The elite flight bonuses offered in this new elite program are much stingier than in either of the airlines’ original programs. US Airways Silver and Gold elite members can watch their flight bonuses drop from 50 percent and 100 percent to 25 percent and 50 percent, respectively. And America West Platinum members who don’t have enough flight miles to bump up to Chairman level, will drop from a 100-percent bonus to a 75-percent bonus.

Currently, US Airways elite members will not be divided into the new Platinum elite category. That tier will be added in mid-2006. It gets more complicated for America West elites. Any member who earns 100,000 elite-qualifying miles or 120 elite-qualifying segments will become a Chairman’s member on October 5. Current Platinum members who have not yet reached Chairman’s levels will receive a trial Chairman’s status through February 28, 2006. At that time, they can retain their status through February 2007 by either accruing 100,000 elite-qualifying miles or 120 elite-qualifying segments in 2005 or by flying 32,000 miles or 40 segments between October 5, 2005, and January 31, 2006.

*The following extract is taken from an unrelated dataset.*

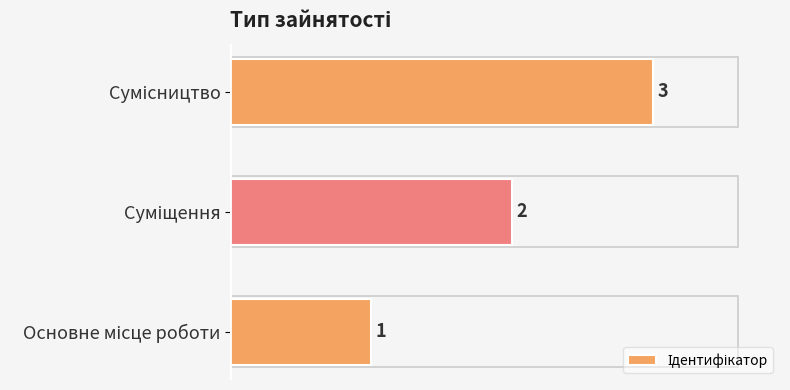

How many bars are there in total?

3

All elite members will continue to earn benefits such as complimentary first-class upgrades, priority check-in and seating, and private reservations lines.

Cause for complaint?

For the most part, the new combined frequent flyer program preserves the status quo, though in a few places, the new program is inferior to the old. While certain America West Platinum elite members have cause for complaint about diminishing bonuses, US Airways members should know better than to be entirely disheartened with these changes. If the two airlines had not merged, US Airways could possibly have liquidated, leading members with no status and no miles. Or, possibly, miles could have been transferred into another program at less than a one-to-one rate; US Airways might also have continued flying with a much smaller route network.

It’s disappointing that the new Dividend Miles program could not keep the best parts of both programs, such as off-peak and short-haul awards and a bigger online booking bonus. But at the very least, the new airline will have a route network that is strong in the Eastern and Western U.S., as well as internationally; plenty of partners; and a robust elite program. And those benefits are many times better than a defunct airline with no perks at all.